■ **DIRECTIVE**
One figure is the whole answer: the number of lines below that contain the word "एकतश".

■ **Dataset excerpts**

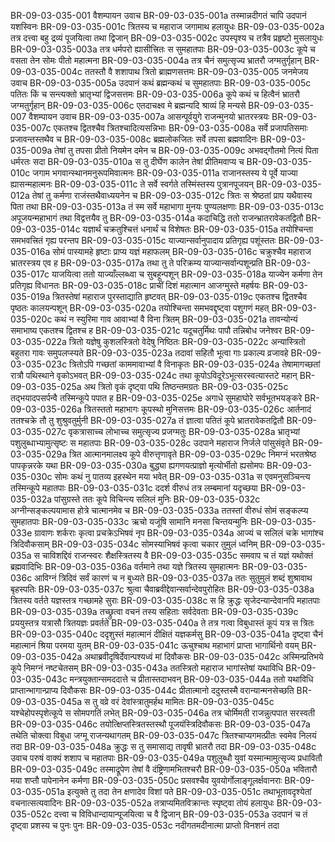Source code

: BR-09-03-035-001	वैशम्पायन उवाच
BR-09-03-035-001a	तस्मान्नदीगतं चापि उदपानं यशस्विनः
BR-09-03-035-001c	त्रितस्य च महाराज जगामाथ हलायुधः
BR-09-03-035-002a	तत्र दत्त्वा बहु द्रव्यं पूजयित्वा तथा द्विजान्
BR-09-03-035-002c	उपस्पृश्य च तत्रैव प्रहृष्टो मुसलायुधः
BR-09-03-035-003a	तत्र धर्मपरो ह्यासीत्त्रितः स सुमहातपाः
BR-09-03-035-003c	कूपे च वसता तेन सोमः पीतो महात्मना
BR-09-03-035-004a	तत्र चैनं समुत्सृज्य भ्रातरौ जग्मतुर्गृहान्
BR-09-03-035-004c	ततस्तौ वै शशापाथ त्रितो ब्राह्मणसत्तमः
BR-09-03-035-005	जनमेजय उवाच
BR-09-03-035-005a	उदपानं कथं ब्रह्मन्कथं च सुमहातपाः
BR-09-03-035-005c	पतितः किं च सन्त्यक्तो भ्रातृभ्यां द्विजसत्तमः
BR-09-03-035-006a	कूपे कथं च हित्वैनं भ्रातरौ जग्मतुर्गृहान्
BR-09-03-035-006c	एतदाचक्ष्व मे ब्रह्मन्यदि श्राव्यं हि मन्यसे
BR-09-03-035-007	वैशम्पायन उवाच
BR-09-03-035-007a	आसन्पूर्वयुगे राजन्मुनयो भ्रातरस्त्रयः
BR-09-03-035-007c	एकतश्च द्वितश्चैव त्रितश्चादित्यसन्निभाः
BR-09-03-035-008a	सर्वे प्रजापतिसमाः प्रजावन्तस्तथैव च
BR-09-03-035-008c	ब्रह्मलोकजितः सर्वे तपसा ब्रह्मवादिनः
BR-09-03-035-009a	तेषां तु तपसा प्रीतो नियमेन दमेन च
BR-09-03-035-009c	अभवद्गौतमो नित्यं पिता धर्मरतः सदा
BR-09-03-035-010a	स तु दीर्घेण कालेन तेषां प्रीतिमवाप्य च
BR-09-03-035-010c	जगाम भगवान्स्थानमनुरूपमिवात्मनः
BR-09-03-035-011a	राजानस्तस्य ये पूर्वे याज्या ह्यासन्महात्मनः
BR-09-03-035-011c	ते सर्वे स्वर्गते तस्मिंस्तस्य पुत्रानपूजयन्
BR-09-03-035-012a	तेषां तु कर्मणा राजंस्तथैवाध्ययनेन च
BR-09-03-035-012c	त्रितः स श्रेष्ठतां प्राप यथैवास्य पिता तथा
BR-09-03-035-013a	तं स्म सर्वे महाभागा मुनयः पुण्यलक्षणाः
BR-09-03-035-013c	अपूजयन्महाभागं तथा विद्वत्तयैव तु
BR-09-03-035-014a	कदाचिद्धि ततो राजन्भ्रातरावेकतद्वितौ
BR-09-03-035-014c	यज्ञार्थं चक्रतुश्चित्तं धनार्थं च विशेषतः
BR-09-03-035-015a	तयोश्चिन्ता समभवत्त्रितं गृह्य परन्तप
BR-09-03-035-015c	याज्यान्सर्वानुपादाय प्रतिगृह्य पशूंस्ततः
BR-09-03-035-016a	सोमं पास्यामहे हृष्टाः प्राप्य यज्ञं महाफलम्
BR-09-03-035-016c	चक्रुश्चैव महाराज भ्रातरस्त्रय एव ह
BR-09-03-035-017a	तथा तु ते परिक्रम्य याज्यान्सर्वान्पशून्प्रति
BR-09-03-035-017c	याजयित्वा ततो याज्याँल्लब्ध्वा च सुबहून्पशून्
BR-09-03-035-018a	याज्येन कर्मणा तेन प्रतिगृह्य विधानतः
BR-09-03-035-018c	प्राचीं दिशं महात्मान आजग्मुस्ते महर्षयः
BR-09-03-035-019a	त्रितस्तेषां महाराज पुरस्ताद्याति हृष्टवत्
BR-09-03-035-019c	एकतश्च द्वितश्चैव पृष्ठतः कालयन्पशून्
BR-09-03-035-020a	तयोश्चिन्ता समभवद्दृष्ट्वा पशुगणं महत्
BR-09-03-035-020c	कथं न स्युरिमा गाव आवाभ्यां वै विना त्रितम्
BR-09-03-035-021a	तावन्योन्यं समाभाष्य एकतश्च द्वितश्च ह
BR-09-03-035-021c	यदूचतुर्मिथः पापौ तन्निबोध जनेश्वर
BR-09-03-035-022a	त्रितो यज्ञेषु कुशलस्त्रितो वेदेषु निष्ठितः
BR-09-03-035-022c	अन्यास्त्रितो बहुतरा गावः समुपलप्स्यते
BR-09-03-035-023a	तदावां सहितौ भूत्वा गाः प्रकाल्य व्रजावहे
BR-09-03-035-023c	त्रितोऽपि गच्छतां काममावाभ्यां वै विनाकृतः
BR-09-03-035-024a	तेषामागच्छतां रात्रौ पथिस्थाने वृकोऽभवत्
BR-09-03-035-024c	तथा कूपोऽविदूरेऽभूत्सरस्वत्यास्तटे महान्
BR-09-03-035-025a	अथ त्रितो वृकं दृष्ट्वा पथि तिष्ठन्तमग्रतः
BR-09-03-035-025c	तद्भयादपसर्पन्वै तस्मिन्कूपे पपात ह
BR-09-03-035-025e	अगाधे सुमहाघोरे सर्वभूतभयङ्करे
BR-09-03-035-026a	त्रितस्ततो महाभागः कूपस्थो मुनिसत्तमः
BR-09-03-035-026c	आर्तनादं ततश्चक्रे तौ तु शुश्रुवतुर्मुनी
BR-09-03-035-027a	तं ज्ञात्वा पतितं कूपे भ्रातरावेकतद्वितौ
BR-09-03-035-027c	वृकत्रासाच्च लोभाच्च समुत्सृज्य प्रजग्मतुः
BR-09-03-035-028a	भ्रातृभ्यां पशुलुब्धाभ्यामुत्सृष्टः स महातपाः
BR-09-03-035-028c	उदपाने महाराज निर्जले पांसुसंवृते
BR-09-03-035-029a	त्रित आत्मानमालक्ष्य कूपे वीरुत्तृणावृते
BR-09-03-035-029c	निमग्नं भरतश्रेष्ठ पापकृन्नरके यथा
BR-09-03-035-030a	बुद्ध्या ह्यगणयत्प्राज्ञो मृत्योर्भीतो ह्यसोमपः
BR-09-03-035-030c	सोमः कथं नु पातव्य इहस्थेन मया भवेत्
BR-09-03-035-031a	स एवमनुसञ्चिन्त्य तस्मिन्कूपे महातपाः
BR-09-03-035-031c	ददर्श वीरुधं तत्र लम्बमानां यदृच्छया
BR-09-03-035-032a	पांसुग्रस्ते ततः कूपे विचिन्त्य सलिलं मुनिः
BR-09-03-035-032c	अग्नीन्सङ्कल्पयामास होत्रे चात्मानमेव च
BR-09-03-035-033a	ततस्तां वीरुधं सोमं सङ्कल्प्य सुमहातपाः
BR-09-03-035-033c	ऋचो यजूंषि सामानि मनसा चिन्तयन्मुनिः
BR-09-03-035-033e	ग्रावाणः शर्कराः कृत्वा प्रचक्रेऽभिषवं नृप
BR-09-03-035-034a	आज्यं च सलिलं चक्रे भागांश्च त्रिदिवौकसाम्
BR-09-03-035-034c	सोमस्याभिषवं कृत्वा चकार तुमुलं ध्वनिम्
BR-09-03-035-035a	स चाविशद्दिवं राजन्स्वरः शैक्षस्त्रितस्य वै
BR-09-03-035-035c	समवाप च तं यज्ञं यथोक्तं ब्रह्मवादिभिः
BR-09-03-035-036a	वर्तमाने तथा यज्ञे त्रितस्य सुमहात्मनः
BR-09-03-035-036c	आविग्नं त्रिदिवं सर्वं कारणं च न बुध्यते
BR-09-03-035-037a	ततः सुतुमुलं शब्दं शुश्रावाथ बृहस्पतिः
BR-09-03-035-037c	श्रुत्वा चैवाब्रवीद्देवान्सर्वान्देवपुरोहितः
BR-09-03-035-038a	त्रितस्य वर्तते यज्ञस्तत्र गच्छामहे सुराः
BR-09-03-035-038c	स हि क्रुद्धः सृजेदन्यान्देवानपि महातपाः
BR-09-03-035-039a	तच्छ्रुत्वा वचनं तस्य सहिताः सर्वदेवताः
BR-09-03-035-039c	प्रययुस्तत्र यत्रासौ त्रितयज्ञः प्रवर्तते
BR-09-03-035-040a	ते तत्र गत्वा विबुधास्तं कूपं यत्र स त्रितः
BR-09-03-035-040c	ददृशुस्तं महात्मानं दीक्षितं यज्ञकर्मसु
BR-09-03-035-041a	दृष्ट्वा चैनं महात्मानं श्रिया परमया युतम्
BR-09-03-035-041c	ऊचुश्चाथ महाभागं प्राप्ता भागार्थिनो वयम्
BR-09-03-035-042a	अथाब्रवीदृषिर्देवान्पश्यध्वं मां दिवौकसः
BR-09-03-035-042c	अस्मिन्प्रतिभये कूपे निमग्नं नष्टचेतसम्
BR-09-03-035-043a	ततस्त्रितो महाराज भागांस्तेषां यथाविधि
BR-09-03-035-043c	मन्त्रयुक्तान्समददात्ते च प्रीतास्तदाभवन्
BR-09-03-035-044a	ततो यथाविधि प्राप्तान्भागान्प्राप्य दिवौकसः
BR-09-03-035-044c	प्रीतात्मानो ददुस्तस्मै वरान्यान्मनसेच्छति
BR-09-03-035-045a	स तु वव्रे वरं देवांस्त्रातुमर्हथ मामितः
BR-09-03-035-045c	यश्चेहोपस्पृशेत्कूपे स सोमपगतिं लभेत्
BR-09-03-035-046a	तत्र चोर्मिमती राजन्नुत्पपात सरस्वती
BR-09-03-035-046c	तयोत्क्षिप्तस्त्रितस्तस्थौ पूजयंस्त्रिदिवौकसः
BR-09-03-035-047a	तथेति चोक्त्वा विबुधा जग्मू राजन्यथागतम्
BR-09-03-035-047c	त्रितश्चाप्यगमत्प्रीतः स्वमेव निलयं तदा
BR-09-03-035-048a	क्रुद्धः स तु समासाद्य तावृषी भ्रातरौ तदा
BR-09-03-035-048c	उवाच परुषं वाक्यं शशाप च महातपाः
BR-09-03-035-049a	पशुलुब्धौ युवां यस्मान्मामुत्सृज्य प्रधावितौ
BR-09-03-035-049c	तस्माद्रूपेण तेषां वै दंष्ट्रिणामभितश्चरौ
BR-09-03-035-050a	भवितारौ मया शप्तौ पापेनानेन कर्मणा
BR-09-03-035-050c	प्रसवश्चैव युवयोर्गोलाङ्गूलर्क्षवानराः
BR-09-03-035-051a	इत्युक्ते तु तदा तेन क्षणादेव विशां पते
BR-09-03-035-051c	तथाभूतावदृश्येतां वचनात्सत्यवादिनः
BR-09-03-035-052a	तत्राप्यमितविक्रान्तः स्पृष्ट्वा तोयं हलायुधः
BR-09-03-035-052c	दत्त्वा च विविधान्दायान्पूजयित्वा च वै द्विजान्
BR-09-03-035-053a	उदपानं च तं दृष्ट्वा प्रशस्य च पुनः पुनः
BR-09-03-035-053c	नदीगतमदीनात्मा प्राप्तो विनशनं तदा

■ **ANSWER SECTION**
3